Within these entries, which lines include the string "input"? Copy each one.

[Saved data entries]

--- START ---

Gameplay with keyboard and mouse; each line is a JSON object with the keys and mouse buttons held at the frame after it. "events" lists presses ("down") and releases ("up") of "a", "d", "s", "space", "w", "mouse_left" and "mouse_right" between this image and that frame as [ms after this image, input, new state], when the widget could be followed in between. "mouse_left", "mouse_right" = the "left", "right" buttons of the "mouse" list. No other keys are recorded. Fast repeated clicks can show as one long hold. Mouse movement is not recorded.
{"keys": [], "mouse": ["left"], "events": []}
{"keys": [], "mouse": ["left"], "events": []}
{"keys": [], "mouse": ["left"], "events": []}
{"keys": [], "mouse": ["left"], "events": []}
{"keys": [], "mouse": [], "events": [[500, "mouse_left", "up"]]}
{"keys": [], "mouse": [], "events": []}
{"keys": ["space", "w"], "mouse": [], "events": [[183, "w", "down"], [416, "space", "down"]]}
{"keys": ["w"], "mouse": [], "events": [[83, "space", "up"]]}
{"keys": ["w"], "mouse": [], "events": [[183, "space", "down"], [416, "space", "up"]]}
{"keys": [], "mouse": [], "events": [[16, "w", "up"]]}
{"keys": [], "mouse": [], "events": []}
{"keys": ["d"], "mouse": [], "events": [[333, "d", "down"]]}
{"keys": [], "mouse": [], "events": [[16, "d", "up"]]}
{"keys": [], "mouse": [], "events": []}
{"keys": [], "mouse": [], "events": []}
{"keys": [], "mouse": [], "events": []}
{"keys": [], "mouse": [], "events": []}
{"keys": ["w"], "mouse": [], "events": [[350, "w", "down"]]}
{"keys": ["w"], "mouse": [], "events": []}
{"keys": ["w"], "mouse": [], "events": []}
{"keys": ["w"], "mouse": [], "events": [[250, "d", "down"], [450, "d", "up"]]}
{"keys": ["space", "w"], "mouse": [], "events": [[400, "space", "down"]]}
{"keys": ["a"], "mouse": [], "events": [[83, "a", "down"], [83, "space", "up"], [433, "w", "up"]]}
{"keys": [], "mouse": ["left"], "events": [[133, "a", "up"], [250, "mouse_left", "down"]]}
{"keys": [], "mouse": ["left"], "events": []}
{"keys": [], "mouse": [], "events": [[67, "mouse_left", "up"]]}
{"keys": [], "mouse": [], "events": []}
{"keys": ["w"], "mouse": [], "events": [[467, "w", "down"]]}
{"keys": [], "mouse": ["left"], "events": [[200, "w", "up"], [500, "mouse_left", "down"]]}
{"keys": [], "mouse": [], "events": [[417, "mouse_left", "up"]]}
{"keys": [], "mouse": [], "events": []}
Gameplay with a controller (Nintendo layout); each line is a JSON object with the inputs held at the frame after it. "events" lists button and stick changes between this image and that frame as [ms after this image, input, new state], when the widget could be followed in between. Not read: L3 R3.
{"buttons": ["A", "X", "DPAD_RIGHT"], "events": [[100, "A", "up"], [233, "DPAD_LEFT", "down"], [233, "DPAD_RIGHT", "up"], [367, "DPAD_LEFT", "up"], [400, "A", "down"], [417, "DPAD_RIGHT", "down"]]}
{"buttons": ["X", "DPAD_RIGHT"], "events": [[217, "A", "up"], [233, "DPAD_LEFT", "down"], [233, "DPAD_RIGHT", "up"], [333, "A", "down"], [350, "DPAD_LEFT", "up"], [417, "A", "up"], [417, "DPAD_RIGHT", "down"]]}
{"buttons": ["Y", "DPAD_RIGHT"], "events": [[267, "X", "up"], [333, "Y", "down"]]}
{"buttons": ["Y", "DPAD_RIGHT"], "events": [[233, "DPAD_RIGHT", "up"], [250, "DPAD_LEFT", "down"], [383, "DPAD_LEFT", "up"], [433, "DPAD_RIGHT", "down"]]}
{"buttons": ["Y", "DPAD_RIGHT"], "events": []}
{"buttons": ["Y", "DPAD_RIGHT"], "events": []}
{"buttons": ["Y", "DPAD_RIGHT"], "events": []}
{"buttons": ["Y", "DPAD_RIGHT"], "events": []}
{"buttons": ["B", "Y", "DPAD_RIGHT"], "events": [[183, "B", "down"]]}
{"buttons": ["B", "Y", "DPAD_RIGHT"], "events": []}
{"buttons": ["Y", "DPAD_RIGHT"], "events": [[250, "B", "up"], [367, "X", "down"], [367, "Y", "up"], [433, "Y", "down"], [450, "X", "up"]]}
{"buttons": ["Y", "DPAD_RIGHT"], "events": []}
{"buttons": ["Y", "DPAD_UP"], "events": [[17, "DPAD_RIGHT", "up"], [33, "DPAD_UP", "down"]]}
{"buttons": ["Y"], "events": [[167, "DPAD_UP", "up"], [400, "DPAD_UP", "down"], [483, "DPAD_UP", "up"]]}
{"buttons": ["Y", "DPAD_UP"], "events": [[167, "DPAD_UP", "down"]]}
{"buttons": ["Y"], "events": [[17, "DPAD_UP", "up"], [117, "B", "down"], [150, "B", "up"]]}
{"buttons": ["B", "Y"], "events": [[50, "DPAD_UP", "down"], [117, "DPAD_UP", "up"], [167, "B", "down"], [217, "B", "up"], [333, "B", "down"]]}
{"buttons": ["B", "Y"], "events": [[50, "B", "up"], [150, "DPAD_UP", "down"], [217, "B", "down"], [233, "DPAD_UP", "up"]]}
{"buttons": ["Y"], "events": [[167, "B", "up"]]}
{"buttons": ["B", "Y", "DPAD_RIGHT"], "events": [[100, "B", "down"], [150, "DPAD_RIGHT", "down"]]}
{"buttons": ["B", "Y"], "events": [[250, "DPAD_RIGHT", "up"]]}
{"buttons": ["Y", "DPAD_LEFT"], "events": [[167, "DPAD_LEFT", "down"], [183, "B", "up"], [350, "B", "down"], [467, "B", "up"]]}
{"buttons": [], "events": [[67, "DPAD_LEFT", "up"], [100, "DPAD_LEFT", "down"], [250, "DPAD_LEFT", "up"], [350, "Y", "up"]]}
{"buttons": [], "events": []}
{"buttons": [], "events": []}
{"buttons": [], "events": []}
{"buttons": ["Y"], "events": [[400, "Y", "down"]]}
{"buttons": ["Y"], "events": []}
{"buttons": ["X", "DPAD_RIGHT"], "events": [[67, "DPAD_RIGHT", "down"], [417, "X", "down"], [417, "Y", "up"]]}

--- END ---

* YOUR RESPONSE:
Gameplay with keyboard and mouse; each line is a JSON object with the keys and mouse buttons held at the frame after it. "events" lists presses ("down") and releases ("up") of "a", "d", "s", "space", "w", "mouse_left" and "mouse_right" between this image and that frame as [ms after this image, input, new state], when the widget could be followed in between. "mouse_left", "mouse_right" = the "left", "right" buttons of the "mouse" list. No other keys are recorded. Fast repeated clicks can show as one long hold. Mouse movement is not recorded.
Gameplay with a controller (Nintendo layout); each line is a JSON object with the inputs held at the frame after it. "events" lists button and stick changes between this image and that frame as [ms after this image, input, new state], when the widget could be followed in between. Not read: L3 R3.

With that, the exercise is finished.